With Liberty Bowing Out Because of Covid, BYU Is Now Stepping In To Take On Coastal Carolina This Saturday

There have not been very many good things to come from this pandemic, particularly as it relates to sports. But if there's anything this college football season has taught us, it's that the archaic way we have been scheduling games for decades can easily be scrapped.

No. 18 Coastal Carolina had a big game with Liberty scrapped due to COVID and was able to immediately schedule a better opponent in No. 13 BYU for a game that will take place in 48 hours. Meanwhile, Alabama and Virginia Tech have a home-and-home scheduled for 2034 and 2035. Some of the guys who will play in those games are currently in pre-school.

I'm not saying overhaul the entire system and do what basketball does where the schedule comes out a month before the season, but teams scheduling quality games on two days' notice surely shows that we can do some things differently.

Now this is a great way to do it. And let's just make it this week. We move the conference championship games back one week and leave the first weekend of December open for teams to schedule games in-season.

For instance, Tennessee and Michigan are both much worse than they expected to be. So in a normal season where they'd both be ineligible to participate in a bowl game, they should probably call each other and play one last Power Five team to try to get some pseudo momentum heading into the following season. Conversely, you could have teams like BYU and Cincinnati who are probably better than they expected to be and can schedule another quality opponent to boost their résumés and try to get to a New Year's Six Bowl or the College Football Playoff.

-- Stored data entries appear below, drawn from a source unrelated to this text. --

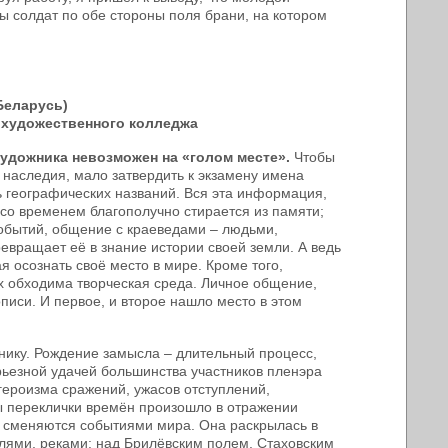
 солдат по обе стороны поля брани, на котором
Беларусь)
 художественного колледжа
художника невозможен на «голом месте».
Чтобы
 наследия, мало затвердить к экзамену имена
 географических названий. Вся эта информация,
о временем благополучно стирается из памяти;
обытий, общение с краеведами – людьми,
евращает её в знание истории своей земли. А ведь
я осознать своё место в мире. Кроме того,
х обходима творческая среда. Личное общение,
писи. И первое, и второе нашло место в этом
нику. Рождение замысла – длительный процесс,
рьезной удачей большинства участников пленэра
героизма сражений, ужасов отступлений,
ы переклички времён произошло в отражении
н сменяются событиями мира. Она раскрылась в
лями, реками: над Брилёвским полем, Стаховским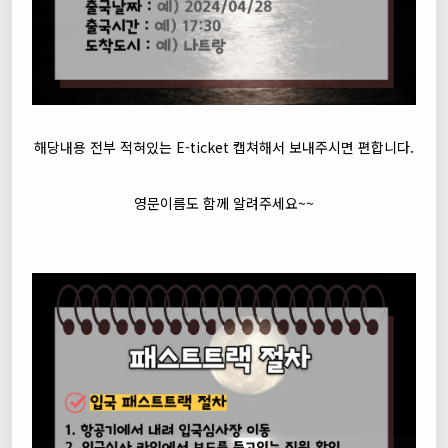
해당내용 전부 적혀있는 E-ticket 캡쳐해서 보내주시면 편합니다.
영문이름도 함께 알려주세요~~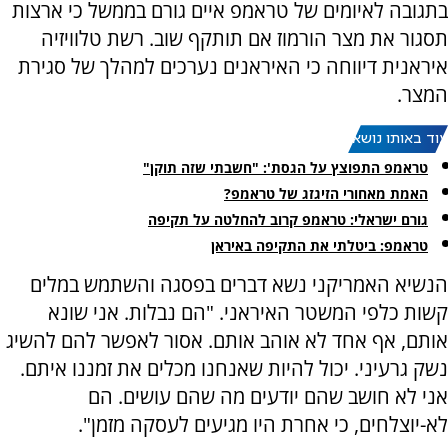
בתגובה לאיומים של טראמפ איים גורם בממשל כי ארצות
תסגור את מצר הורמוז אם תותקף שוב. רשת טלוויזיה
איראנית דיווחה כי האיראנים נערכים למהלך של סגירת
המצר.
עוד באותו נושא:
טראמפ התפוצץ על הגסת': "חשבתי שזה תוקן"
האמת מאחורי הזיגזג של טראמפ?
גורם ישראלי: טראמפ קרוב להחלטה על תקיפה
טראמפ: ביטלתי את התקיפה באיראן
הנשיא האמריקני נשא דברים בפסגה והשתמש במלים
קשות כלפי המשטר האיראני. "הם נבלות. אני שונא
אותם, אף אחד לא אוהב אותם. אסור לאפשר להם להשיג
נשק גרעיני. יכול להיות שאנחנו מכלים את זמננו איתם.
אני לא חושב שהם יודעים מה שהם עושים. הם
לא-יוצלחים, כי אחרת היו מגיעים לעסקה מזמן".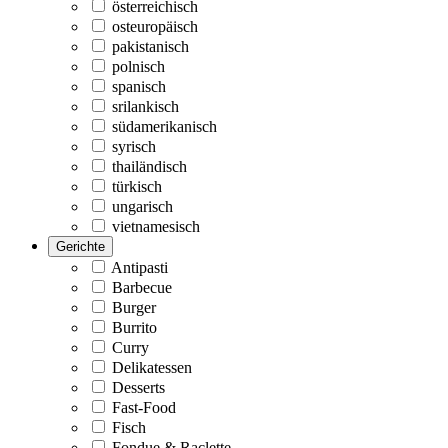
österreichisch
osteuropäisch
pakistanisch
polnisch
spanisch
srilankisch
südamerikanisch
syrisch
thailändisch
türkisch
ungarisch
vietnamesisch
Gerichte
Antipasti
Barbecue
Burger
Burrito
Curry
Delikatessen
Desserts
Fast-Food
Fisch
Fondue & Raclette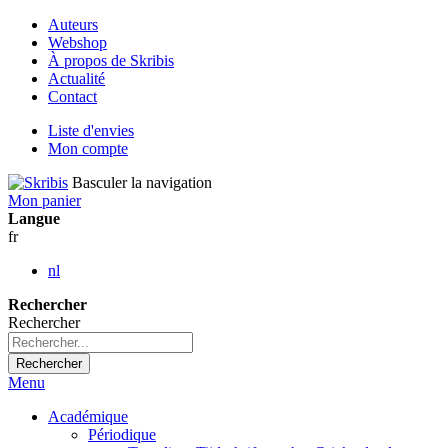
Auteurs
Webshop
À propos de Skribis
Actualité
Contact
Liste d'envies
Mon compte
Basculer la navigation
Mon panier
Langue
fr
nl
Rechercher
Rechercher
Rechercher
Menu
Académique
Périodique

And this should also eliminate much of the whining from whichever Group of Five team inevitably goes undefeated and gets left out of the College Football Playoff. Give that team an opportunity to schedule whoever it wants and try to go earn a good win to help itself in the eyes of the committee. And if it chooses not to do that, then there really is no more argument about being left out.

And that's obviously just one way to do it, but with so many games getting moved around and altered — albeit by unfortunate circumstances — we have proven that it can be done. So let's figure out some way to take what we've learned this year and apply it going forward so that kids in kindergarten don't already have their non-conference schedules picked out for them.